» **Activity**: Under this line are records; the part from the line containing "Sarcosine | Sarcosine |" through the line containing "A. 10 Lucrări" should be repeated exactly. Please exclude pictures.

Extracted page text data
[Start of Attachment]

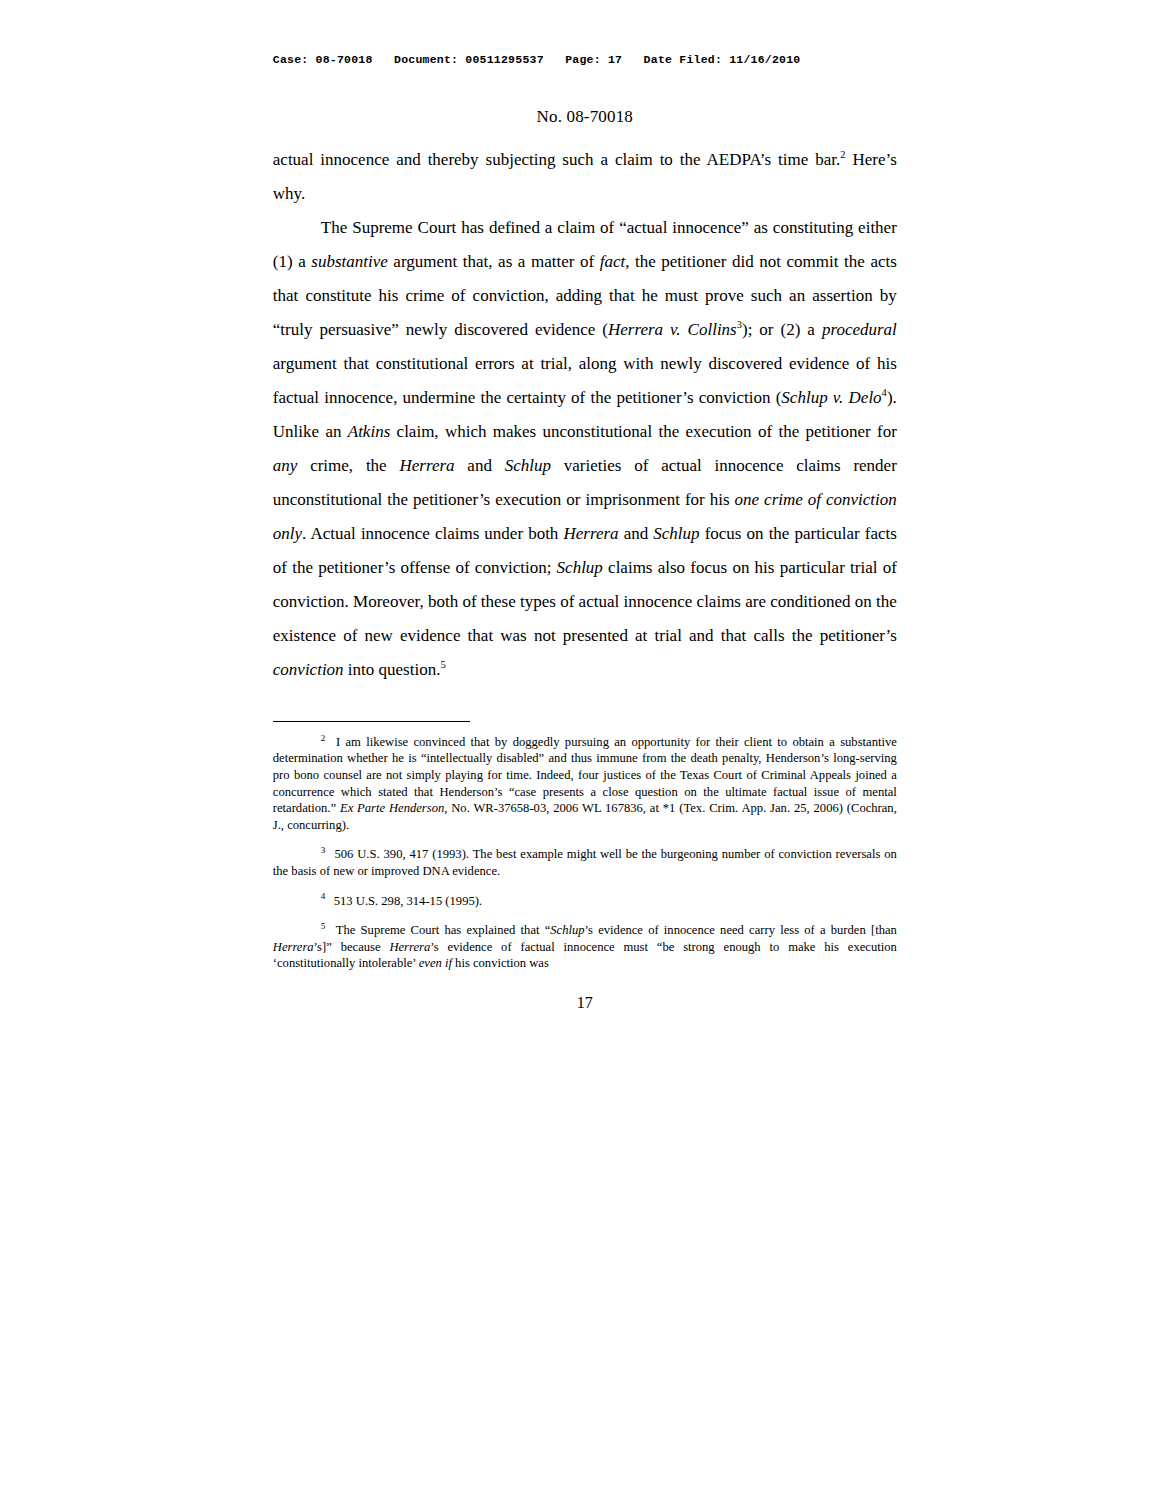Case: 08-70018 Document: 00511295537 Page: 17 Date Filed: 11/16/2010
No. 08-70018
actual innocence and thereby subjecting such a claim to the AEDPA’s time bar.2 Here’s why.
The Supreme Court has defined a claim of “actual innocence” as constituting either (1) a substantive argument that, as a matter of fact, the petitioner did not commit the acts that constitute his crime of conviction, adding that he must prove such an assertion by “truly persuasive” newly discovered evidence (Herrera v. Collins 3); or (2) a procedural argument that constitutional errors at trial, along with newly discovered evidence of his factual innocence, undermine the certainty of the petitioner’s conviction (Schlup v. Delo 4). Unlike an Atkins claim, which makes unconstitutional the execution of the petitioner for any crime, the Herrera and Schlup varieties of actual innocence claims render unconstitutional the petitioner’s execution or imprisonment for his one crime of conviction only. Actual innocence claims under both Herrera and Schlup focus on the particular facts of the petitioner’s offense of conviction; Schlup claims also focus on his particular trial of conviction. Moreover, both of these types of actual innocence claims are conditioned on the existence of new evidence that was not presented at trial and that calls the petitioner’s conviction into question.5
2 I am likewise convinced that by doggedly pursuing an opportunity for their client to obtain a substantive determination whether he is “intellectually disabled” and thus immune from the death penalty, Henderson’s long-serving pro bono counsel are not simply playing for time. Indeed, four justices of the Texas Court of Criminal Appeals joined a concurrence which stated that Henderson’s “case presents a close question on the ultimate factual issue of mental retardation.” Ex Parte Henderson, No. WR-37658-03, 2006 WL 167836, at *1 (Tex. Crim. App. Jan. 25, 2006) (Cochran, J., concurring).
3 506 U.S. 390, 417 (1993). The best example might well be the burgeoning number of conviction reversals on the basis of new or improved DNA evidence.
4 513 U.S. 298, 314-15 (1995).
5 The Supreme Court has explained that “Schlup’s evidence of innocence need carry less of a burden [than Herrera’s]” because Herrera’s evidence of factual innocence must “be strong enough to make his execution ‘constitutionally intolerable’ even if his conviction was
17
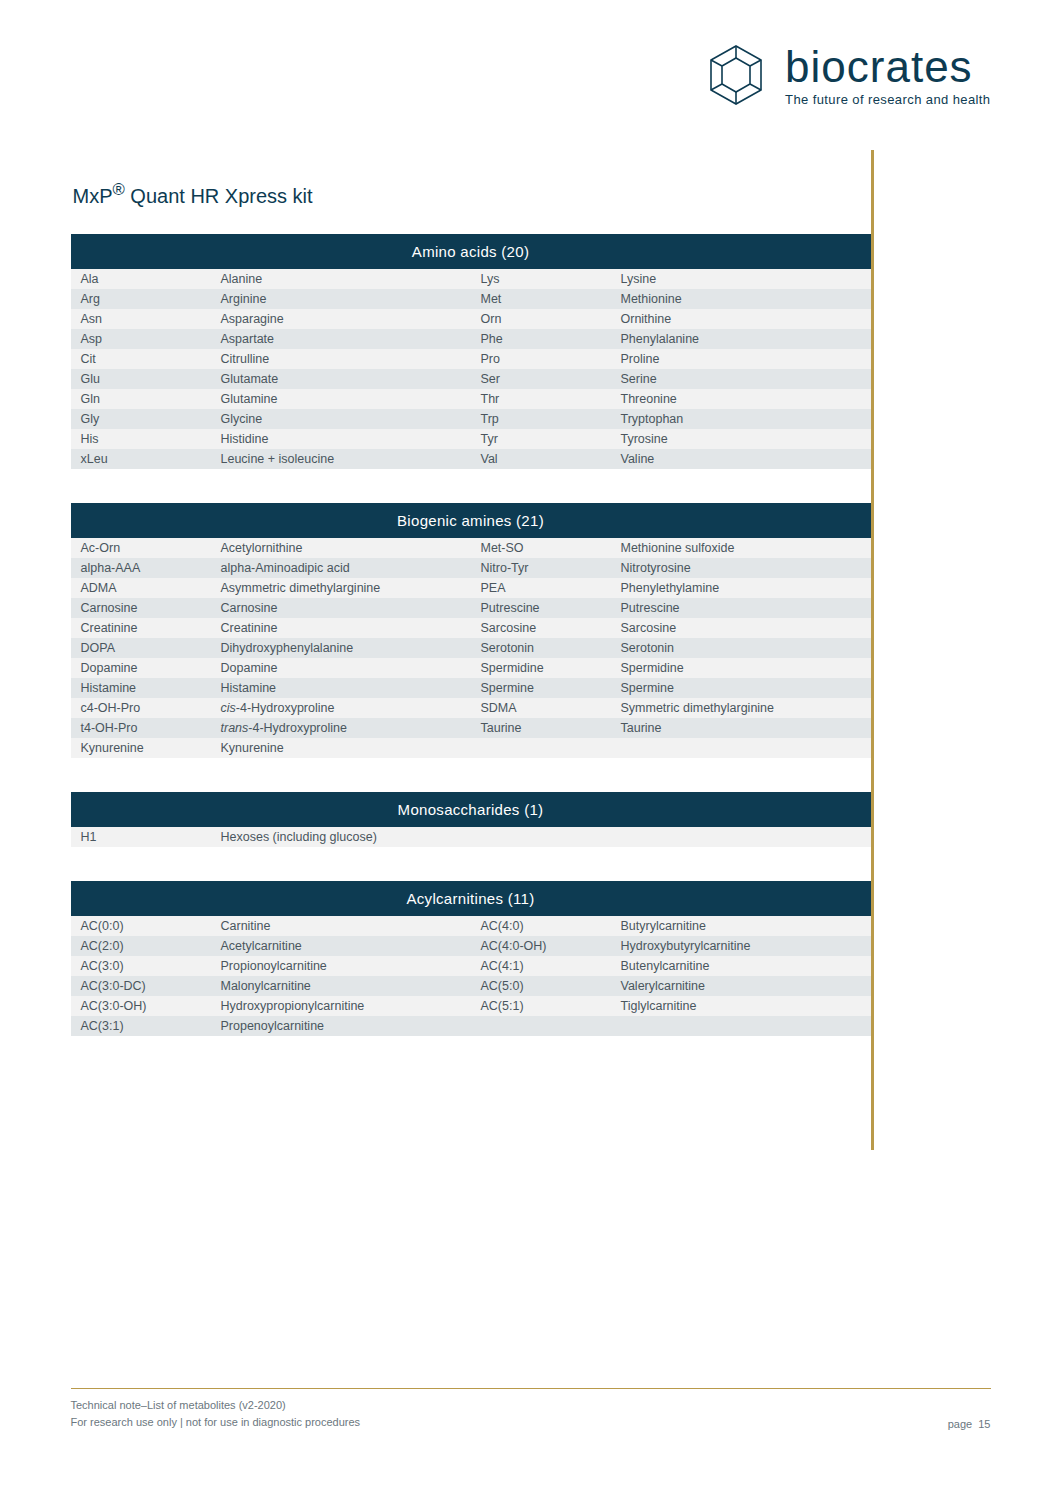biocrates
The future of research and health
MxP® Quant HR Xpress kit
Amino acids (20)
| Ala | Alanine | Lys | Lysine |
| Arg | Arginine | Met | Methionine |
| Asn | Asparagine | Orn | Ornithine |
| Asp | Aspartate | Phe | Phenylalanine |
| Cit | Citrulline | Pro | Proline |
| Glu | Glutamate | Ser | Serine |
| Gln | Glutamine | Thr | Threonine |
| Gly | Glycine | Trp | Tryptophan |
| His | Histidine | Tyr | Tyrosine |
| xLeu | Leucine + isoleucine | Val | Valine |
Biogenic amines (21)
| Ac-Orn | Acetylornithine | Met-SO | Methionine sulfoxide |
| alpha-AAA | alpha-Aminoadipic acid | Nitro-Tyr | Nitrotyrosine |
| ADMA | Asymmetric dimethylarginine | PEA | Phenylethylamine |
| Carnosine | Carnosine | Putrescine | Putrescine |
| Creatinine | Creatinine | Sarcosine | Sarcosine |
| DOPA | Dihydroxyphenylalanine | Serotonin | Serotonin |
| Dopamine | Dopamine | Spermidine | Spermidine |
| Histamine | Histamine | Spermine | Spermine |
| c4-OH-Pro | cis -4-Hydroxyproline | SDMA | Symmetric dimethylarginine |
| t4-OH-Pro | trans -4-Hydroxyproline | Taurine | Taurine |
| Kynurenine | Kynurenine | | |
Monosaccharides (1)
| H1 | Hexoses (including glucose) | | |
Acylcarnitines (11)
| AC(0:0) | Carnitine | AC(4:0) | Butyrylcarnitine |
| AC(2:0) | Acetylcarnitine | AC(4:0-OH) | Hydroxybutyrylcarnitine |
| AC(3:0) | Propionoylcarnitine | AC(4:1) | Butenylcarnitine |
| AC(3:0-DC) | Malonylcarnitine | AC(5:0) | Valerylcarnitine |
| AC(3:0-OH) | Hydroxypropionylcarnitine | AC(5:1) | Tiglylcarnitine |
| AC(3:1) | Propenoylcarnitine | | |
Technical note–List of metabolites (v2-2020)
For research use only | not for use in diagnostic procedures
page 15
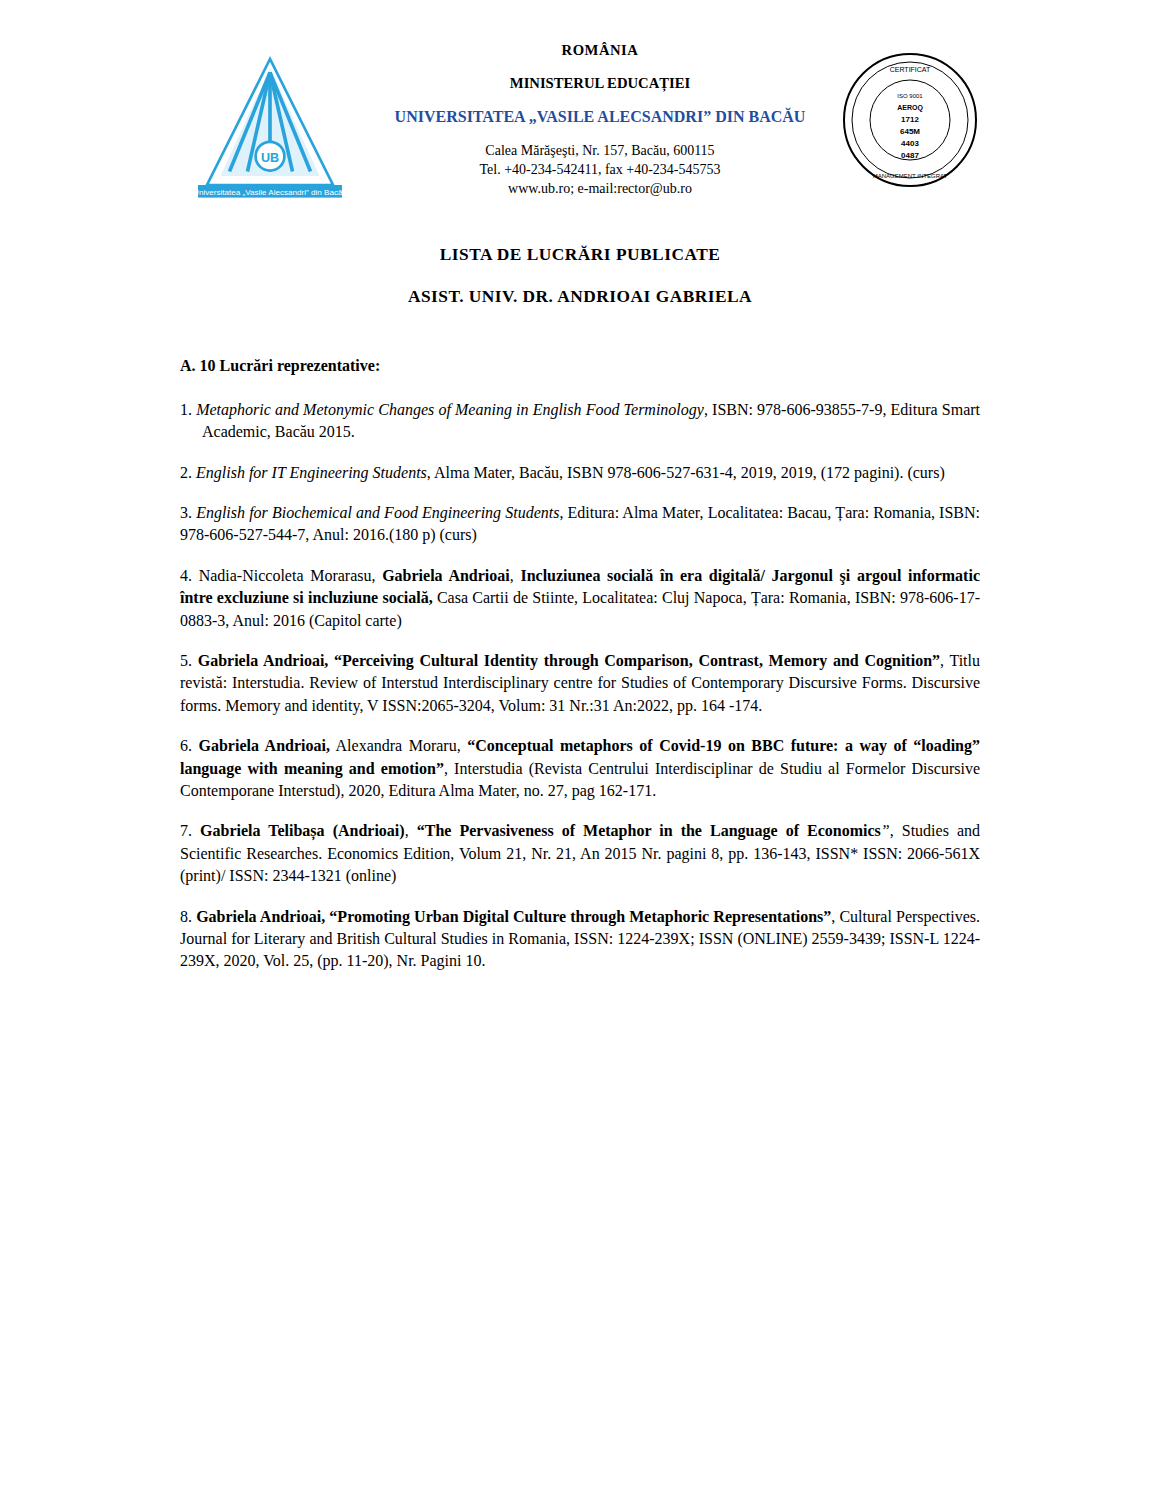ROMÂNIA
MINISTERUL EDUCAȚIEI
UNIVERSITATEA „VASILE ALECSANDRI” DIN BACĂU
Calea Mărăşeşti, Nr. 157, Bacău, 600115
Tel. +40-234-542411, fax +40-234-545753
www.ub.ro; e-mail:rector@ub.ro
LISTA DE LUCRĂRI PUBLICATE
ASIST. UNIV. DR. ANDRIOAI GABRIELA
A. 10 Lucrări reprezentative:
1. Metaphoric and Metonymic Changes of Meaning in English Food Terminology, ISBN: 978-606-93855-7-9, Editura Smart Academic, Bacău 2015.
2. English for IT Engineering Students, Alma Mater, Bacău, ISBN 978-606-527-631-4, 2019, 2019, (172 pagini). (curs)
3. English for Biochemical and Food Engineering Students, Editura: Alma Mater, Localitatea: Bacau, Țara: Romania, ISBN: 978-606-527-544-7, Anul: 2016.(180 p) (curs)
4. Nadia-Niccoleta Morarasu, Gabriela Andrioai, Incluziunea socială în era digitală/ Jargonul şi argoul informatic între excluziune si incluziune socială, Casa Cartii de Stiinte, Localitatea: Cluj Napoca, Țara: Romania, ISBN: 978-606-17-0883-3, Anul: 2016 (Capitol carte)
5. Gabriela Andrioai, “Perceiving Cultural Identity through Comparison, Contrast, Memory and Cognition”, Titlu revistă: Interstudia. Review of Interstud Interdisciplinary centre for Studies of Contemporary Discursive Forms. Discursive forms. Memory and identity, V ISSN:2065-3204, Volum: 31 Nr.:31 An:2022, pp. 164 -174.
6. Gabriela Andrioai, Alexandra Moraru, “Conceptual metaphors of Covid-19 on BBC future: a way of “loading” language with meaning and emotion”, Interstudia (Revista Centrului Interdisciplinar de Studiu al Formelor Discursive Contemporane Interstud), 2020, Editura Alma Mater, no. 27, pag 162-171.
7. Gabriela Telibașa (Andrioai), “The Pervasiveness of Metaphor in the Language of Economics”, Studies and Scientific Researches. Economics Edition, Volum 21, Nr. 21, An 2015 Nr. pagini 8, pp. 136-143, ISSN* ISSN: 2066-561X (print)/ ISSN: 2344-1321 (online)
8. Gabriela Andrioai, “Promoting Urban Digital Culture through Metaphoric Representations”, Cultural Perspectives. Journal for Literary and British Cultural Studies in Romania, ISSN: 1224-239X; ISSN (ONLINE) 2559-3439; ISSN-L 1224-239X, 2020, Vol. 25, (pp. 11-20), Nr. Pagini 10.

[End of Attachment]

» **Written response**:
| Creatinine | Creatinine | Sarcosine | Sarcosine |
| DOPA | Dihydroxyphenylalanine | Serotonin | Serotonin |
| Dopamine | Dopamine | Spermidine | Spermidine |
| Histamine | Histamine | Spermine | Spermine |
| c4-OH-Pro | cis -4-Hydroxyproline | SDMA | Symmetric dimethylarginine |
| t4-OH-Pro | trans -4-Hydroxyproline | Taurine | Taurine |
| Kynurenine | Kynurenine | | |
Monosaccharides (1)
| H1 | Hexoses (including glucose) | | |
Acylcarnitines (11)
| AC(0:0) | Carnitine | AC(4:0) | Butyrylcarnitine |
| AC(2:0) | Acetylcarnitine | AC(4:0-OH) | Hydroxybutyrylcarnitine |
| AC(3:0) | Propionoylcarnitine | AC(4:1) | Butenylcarnitine |
| AC(3:0-DC) | Malonylcarnitine | AC(5:0) | Valerylcarnitine |
| AC(3:0-OH) | Hydroxypropionylcarnitine | AC(5:1) | Tiglylcarnitine |
| AC(3:1) | Propenoylcarnitine | | |
Technical note–List of metabolites (v2-2020)
For research use only | not for use in diagnostic procedures
page 15
ROMÂNIA
MINISTERUL EDUCAȚIEI
UNIVERSITATEA „VASILE ALECSANDRI” DIN BACĂU
Calea Mărăşeşti, Nr. 157, Bacău, 600115
Tel. +40-234-542411, fax +40-234-545753
www.ub.ro; e-mail:rector@ub.ro
LISTA DE LUCRĂRI PUBLICATE
ASIST. UNIV. DR. ANDRIOAI GABRIELA
A. 10 Lucrări reprezentative:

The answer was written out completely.